## START Excerpted records
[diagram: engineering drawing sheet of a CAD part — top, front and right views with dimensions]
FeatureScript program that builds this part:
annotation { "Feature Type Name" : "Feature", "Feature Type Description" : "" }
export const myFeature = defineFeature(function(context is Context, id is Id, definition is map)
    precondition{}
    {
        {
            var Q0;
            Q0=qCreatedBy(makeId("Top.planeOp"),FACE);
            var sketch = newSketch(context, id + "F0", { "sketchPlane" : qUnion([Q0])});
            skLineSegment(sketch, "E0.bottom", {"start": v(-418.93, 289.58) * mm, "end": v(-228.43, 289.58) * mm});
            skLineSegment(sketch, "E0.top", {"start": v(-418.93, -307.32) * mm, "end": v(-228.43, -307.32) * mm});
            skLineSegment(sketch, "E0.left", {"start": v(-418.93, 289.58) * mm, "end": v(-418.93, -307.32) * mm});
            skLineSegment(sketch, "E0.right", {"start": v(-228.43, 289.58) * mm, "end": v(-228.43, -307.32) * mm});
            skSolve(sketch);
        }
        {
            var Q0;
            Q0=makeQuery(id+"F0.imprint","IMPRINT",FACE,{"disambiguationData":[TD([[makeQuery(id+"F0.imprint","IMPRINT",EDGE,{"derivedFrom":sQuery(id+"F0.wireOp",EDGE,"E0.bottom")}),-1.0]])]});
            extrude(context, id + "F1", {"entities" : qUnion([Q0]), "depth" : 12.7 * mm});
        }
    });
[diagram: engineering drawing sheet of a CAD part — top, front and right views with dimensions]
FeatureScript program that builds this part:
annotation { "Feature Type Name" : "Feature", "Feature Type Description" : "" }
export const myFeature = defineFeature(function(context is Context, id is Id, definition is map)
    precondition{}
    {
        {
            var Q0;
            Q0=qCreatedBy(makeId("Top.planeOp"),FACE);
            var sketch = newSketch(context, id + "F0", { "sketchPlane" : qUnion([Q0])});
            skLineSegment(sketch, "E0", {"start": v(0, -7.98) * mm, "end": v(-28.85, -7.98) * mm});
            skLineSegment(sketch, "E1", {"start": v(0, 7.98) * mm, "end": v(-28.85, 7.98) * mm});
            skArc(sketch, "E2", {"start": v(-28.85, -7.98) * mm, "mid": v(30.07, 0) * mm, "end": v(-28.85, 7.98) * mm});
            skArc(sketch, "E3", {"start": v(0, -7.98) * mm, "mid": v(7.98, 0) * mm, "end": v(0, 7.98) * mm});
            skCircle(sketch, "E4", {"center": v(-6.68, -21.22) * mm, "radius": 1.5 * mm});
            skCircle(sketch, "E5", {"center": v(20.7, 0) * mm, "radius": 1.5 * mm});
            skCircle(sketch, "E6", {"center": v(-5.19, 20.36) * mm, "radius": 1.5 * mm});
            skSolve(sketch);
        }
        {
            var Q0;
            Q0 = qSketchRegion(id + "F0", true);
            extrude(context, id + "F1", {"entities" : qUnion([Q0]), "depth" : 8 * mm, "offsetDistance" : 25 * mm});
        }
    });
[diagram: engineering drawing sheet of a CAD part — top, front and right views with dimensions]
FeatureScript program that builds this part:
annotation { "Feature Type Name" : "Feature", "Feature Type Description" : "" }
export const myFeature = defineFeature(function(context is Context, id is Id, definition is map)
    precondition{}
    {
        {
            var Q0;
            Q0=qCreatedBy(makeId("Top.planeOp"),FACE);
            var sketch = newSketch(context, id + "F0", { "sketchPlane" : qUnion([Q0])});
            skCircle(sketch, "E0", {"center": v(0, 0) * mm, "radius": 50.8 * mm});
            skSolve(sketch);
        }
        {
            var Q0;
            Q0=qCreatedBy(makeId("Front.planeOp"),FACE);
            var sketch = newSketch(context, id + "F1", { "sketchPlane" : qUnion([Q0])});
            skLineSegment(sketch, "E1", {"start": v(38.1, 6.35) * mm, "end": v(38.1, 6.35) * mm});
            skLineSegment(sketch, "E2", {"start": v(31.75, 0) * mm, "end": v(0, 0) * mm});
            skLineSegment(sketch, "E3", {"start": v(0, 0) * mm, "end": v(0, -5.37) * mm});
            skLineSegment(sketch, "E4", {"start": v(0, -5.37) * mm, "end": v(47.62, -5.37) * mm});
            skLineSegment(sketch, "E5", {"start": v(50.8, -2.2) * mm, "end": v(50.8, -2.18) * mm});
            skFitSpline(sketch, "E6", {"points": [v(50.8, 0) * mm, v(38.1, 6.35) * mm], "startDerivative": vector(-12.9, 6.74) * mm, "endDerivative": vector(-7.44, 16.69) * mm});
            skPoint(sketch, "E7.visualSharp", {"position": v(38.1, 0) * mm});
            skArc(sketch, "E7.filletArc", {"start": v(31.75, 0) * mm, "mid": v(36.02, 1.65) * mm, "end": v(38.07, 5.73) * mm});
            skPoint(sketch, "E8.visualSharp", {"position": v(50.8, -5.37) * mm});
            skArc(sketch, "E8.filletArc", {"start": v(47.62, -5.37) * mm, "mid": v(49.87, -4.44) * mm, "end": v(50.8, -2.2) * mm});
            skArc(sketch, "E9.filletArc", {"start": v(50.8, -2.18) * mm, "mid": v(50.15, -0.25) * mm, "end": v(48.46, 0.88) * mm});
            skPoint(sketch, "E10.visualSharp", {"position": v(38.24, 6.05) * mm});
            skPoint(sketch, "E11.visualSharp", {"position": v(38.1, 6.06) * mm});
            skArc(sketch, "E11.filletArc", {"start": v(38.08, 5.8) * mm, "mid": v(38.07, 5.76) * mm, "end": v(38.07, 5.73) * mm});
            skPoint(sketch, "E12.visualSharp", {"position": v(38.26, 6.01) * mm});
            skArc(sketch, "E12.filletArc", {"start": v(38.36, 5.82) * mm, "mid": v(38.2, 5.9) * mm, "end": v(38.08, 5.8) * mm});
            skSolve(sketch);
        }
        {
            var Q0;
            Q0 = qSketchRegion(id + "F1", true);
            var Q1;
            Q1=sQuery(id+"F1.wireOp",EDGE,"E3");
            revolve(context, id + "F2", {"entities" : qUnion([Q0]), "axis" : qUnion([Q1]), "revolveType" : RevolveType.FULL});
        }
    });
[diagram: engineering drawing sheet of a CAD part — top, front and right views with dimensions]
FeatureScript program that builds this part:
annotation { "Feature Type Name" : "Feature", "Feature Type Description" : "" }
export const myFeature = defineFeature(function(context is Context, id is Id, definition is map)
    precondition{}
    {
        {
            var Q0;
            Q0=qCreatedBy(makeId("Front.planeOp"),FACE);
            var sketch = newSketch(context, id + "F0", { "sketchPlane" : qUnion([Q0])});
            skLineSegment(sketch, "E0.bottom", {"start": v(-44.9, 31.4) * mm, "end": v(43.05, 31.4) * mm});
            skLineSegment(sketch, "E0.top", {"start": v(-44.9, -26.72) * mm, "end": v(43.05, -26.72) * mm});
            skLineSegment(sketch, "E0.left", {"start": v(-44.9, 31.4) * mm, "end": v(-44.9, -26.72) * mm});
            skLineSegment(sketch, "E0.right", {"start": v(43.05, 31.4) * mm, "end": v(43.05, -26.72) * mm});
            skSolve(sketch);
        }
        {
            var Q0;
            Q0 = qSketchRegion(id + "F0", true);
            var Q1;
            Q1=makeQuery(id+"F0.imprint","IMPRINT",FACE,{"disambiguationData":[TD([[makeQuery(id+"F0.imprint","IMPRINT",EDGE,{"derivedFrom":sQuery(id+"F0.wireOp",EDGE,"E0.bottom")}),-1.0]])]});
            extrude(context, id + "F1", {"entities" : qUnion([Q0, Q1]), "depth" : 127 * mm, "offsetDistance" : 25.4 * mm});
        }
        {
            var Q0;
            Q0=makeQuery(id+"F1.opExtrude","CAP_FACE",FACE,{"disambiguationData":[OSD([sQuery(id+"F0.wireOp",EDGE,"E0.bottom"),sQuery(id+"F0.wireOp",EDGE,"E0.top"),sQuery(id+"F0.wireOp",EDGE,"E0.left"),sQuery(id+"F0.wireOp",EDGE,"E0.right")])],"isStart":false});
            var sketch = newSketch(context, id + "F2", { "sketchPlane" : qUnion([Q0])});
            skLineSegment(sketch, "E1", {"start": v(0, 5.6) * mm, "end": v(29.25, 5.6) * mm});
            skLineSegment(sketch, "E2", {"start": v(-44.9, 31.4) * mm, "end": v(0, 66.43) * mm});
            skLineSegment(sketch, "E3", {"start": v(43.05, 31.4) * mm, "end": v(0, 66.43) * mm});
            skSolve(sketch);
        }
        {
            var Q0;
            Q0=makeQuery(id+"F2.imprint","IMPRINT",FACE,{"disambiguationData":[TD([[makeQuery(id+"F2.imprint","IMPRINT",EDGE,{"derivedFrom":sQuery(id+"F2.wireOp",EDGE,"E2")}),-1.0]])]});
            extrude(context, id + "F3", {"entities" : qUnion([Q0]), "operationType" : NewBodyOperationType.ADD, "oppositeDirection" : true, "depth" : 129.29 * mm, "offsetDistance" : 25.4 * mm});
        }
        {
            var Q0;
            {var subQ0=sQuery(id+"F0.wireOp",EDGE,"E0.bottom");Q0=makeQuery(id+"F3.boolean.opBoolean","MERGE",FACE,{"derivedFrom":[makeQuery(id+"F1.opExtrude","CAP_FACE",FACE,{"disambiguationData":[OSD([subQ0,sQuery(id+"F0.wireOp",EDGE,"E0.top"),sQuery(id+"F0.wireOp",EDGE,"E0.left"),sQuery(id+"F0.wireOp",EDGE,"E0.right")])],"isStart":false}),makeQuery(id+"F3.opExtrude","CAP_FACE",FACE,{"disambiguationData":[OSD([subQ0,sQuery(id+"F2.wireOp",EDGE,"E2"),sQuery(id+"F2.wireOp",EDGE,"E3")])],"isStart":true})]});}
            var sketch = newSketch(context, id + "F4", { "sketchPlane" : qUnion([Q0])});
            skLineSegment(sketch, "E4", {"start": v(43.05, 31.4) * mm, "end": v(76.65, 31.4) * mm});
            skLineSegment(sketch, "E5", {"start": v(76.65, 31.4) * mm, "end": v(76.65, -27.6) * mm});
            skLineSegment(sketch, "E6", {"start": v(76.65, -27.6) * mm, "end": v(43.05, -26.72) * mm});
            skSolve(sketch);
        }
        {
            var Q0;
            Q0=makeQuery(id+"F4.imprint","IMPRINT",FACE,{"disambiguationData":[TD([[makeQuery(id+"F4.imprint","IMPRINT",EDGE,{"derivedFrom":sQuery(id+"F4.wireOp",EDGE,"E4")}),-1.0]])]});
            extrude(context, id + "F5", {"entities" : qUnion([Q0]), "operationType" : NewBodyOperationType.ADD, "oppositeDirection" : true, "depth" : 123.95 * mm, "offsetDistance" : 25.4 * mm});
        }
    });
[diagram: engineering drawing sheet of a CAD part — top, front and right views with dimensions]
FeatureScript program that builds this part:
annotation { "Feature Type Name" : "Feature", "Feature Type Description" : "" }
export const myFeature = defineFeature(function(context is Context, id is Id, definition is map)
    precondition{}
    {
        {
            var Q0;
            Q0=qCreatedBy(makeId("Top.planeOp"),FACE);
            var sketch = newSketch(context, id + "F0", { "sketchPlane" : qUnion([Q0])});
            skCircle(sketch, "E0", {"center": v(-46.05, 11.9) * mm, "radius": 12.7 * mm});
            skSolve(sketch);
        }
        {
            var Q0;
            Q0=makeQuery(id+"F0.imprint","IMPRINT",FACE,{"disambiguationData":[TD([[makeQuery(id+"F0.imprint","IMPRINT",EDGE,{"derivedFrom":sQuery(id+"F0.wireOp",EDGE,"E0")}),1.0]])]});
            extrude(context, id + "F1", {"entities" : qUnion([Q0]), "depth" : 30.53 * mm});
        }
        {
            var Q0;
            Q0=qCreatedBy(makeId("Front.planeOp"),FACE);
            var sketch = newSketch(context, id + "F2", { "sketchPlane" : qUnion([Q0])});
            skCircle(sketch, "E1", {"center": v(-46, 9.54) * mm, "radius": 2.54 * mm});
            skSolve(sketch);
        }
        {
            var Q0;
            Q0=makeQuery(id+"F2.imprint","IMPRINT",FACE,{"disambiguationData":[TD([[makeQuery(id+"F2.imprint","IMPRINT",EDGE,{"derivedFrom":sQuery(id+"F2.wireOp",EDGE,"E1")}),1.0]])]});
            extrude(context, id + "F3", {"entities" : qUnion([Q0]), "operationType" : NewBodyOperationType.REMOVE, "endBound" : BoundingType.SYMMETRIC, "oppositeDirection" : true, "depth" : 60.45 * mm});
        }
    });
## END Excerpted records
List each line in the items above that contains the string "skCircle". Case counts.

            skCircle(sketch, "E4", {"center": v(-6.68, -21.22) * mm, "radius": 1.5 * mm});
            skCircle(sketch, "E5", {"center": v(20.7, 0) * mm, "radius": 1.5 * mm});
            skCircle(sketch, "E6", {"center": v(-5.19, 20.36) * mm, "radius": 1.5 * mm});
            skCircle(sketch, "E0", {"center": v(0, 0) * mm, "radius": 50.8 * mm});
            skCircle(sketch, "E0", {"center": v(-46.05, 11.9) * mm, "radius": 12.7 * mm});
            skCircle(sketch, "E1", {"center": v(-46, 9.54) * mm, "radius": 2.54 * mm});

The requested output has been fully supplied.